Hay mucho de saudade en Soñamos que vendría con el mar (Alfaguara, septiembre de 2016), la nueva novela de Juan Diego Mejía.
Es la narración de un pasado heroico, excepcional, imberbe y fosfórico, un pretérito en el que este planeta se movía más rápido que ahora. La década de los 70 del siglo 20, el setentaipico, fue un vendaval sin rumbo, como dice una criatura literaria muy cercana a mi corazón: “La conciencia, la rebeldía, la eclosión de cierto pensamiento incierto. Y la utopía, la insurrección, el fin de la prehistoria de la humanidad. Los que nada tienen querían que nada quedara igual: arriba lo que está abajo. Y viceversa. Hacer el amor era mejor que hacer la guerra. La imaginación estaba por encima del poder. El tigre de papel ardía por doquier. El dogma era la dialéctica de lo concreto. Las masas mandaban. El individuo, alienado, obedecía. El Gran Timonel nos guiaba y la Banda de los Cuatro invernaba en sus cuarteles de verano. Los dinosaurios aún no figuraban en el menú jurásico. El Muro de Berlín era apenas una cortina de hierro. El esoterismo de retorcía en los divertículos de la religiosidad. Full chévere”.

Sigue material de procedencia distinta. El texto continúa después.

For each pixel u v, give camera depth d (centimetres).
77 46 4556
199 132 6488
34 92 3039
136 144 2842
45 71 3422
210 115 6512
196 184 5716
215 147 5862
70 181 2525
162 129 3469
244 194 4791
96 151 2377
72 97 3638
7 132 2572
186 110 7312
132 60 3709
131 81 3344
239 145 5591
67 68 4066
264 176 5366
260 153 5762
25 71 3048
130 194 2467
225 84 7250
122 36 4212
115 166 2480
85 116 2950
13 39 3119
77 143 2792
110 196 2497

Juan Diego vivió aquella época a tutiplén. Le creyó al difunto Pacho Mosquera y se “descalzó”, es decir, se fue para el campo, a un pueblito en las estribaciones de la Sierra Nevada de Santa Marta, aún hoy difícil de localizar en Google Maps. Marchó no a hibernar sino a hacer el deber de todo revolucionario, o sea, la revolución. Allí vivió varios años, debatiéndose entre ser escritor o cuadro del MOIR. Por fortuna —y lo digo con agrado— a la final ganaron la sensatez, la inteligencia y el coraje de reconocer y rectificar los errores. Como tantos otros, Juan Diego se “mareó”, esto es, se bajó del tren, el tranvía, el barco, la locomotora o el bus de esa frenética utopía. Volvió a Medellín y se concentró en dos pasiones menos decepcionantes: la literatura y las matemáticas.

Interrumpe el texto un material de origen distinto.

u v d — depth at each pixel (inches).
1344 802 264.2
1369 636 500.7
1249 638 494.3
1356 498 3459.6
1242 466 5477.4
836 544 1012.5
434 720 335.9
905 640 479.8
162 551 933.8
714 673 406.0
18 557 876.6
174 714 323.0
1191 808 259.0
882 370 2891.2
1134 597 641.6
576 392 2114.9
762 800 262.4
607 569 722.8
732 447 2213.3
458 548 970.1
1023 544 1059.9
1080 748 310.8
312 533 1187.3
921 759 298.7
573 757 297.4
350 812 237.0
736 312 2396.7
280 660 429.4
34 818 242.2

En 1982, todavía bajo el impacto de lo que había vivido (y de lo que había dejado de vivir) publicó su primer libro, Rumor de muerte, colección de cuentos en la que se aboca o se desboca a sondear lo que esa experiencia de rasgadura y desamparo significó para él y para decenas de “descalzos”. Allí no hay nostalgia sino ánimo de desquite, furtivas revanchas contra los pendejos, arribistas y “cucarrones” dentro y fuera del Partido, con P mayúscula, por favor. Una vindicta, además, contra los criminales de siempre, terratenientes de mala fe, según se dice ahora, y militares corruptos a favor de la injusticia social.
21 años después, Juan Diego publicó El dedo índice de Mao (2003), novela en la que rumia sobre hechos similares, esta vez con menos inquina, mera sublimación literaria: confrontación a íconos ya derrumbados, a los tigres de papel al otro lado del espejo marxista-leninista. Y ahora, en 2016, casi 35 años después de su primer abordaje al alma de “los fogoneros de la revolución” del setentaipico, aparece Soñamos que vendrían por el mar, en la que la ternura y la añoranza han reemplazado el furor y la rabia. Como dije al principio, es una novela teñida de saudade, una piadosa nostalgia, una apacible melancolía que envuelve al lector con elegancia y precisión. Si quieren saber lo que cuesta creer en uno mismo, por favor, léanla. Léanla ya.
Rabito: “¡El pago de impuestos es un acto de alta traición, negarse a pagarlos es el primer deber del ciudadano!” Karl Marx, 16 de noviembre de 1848.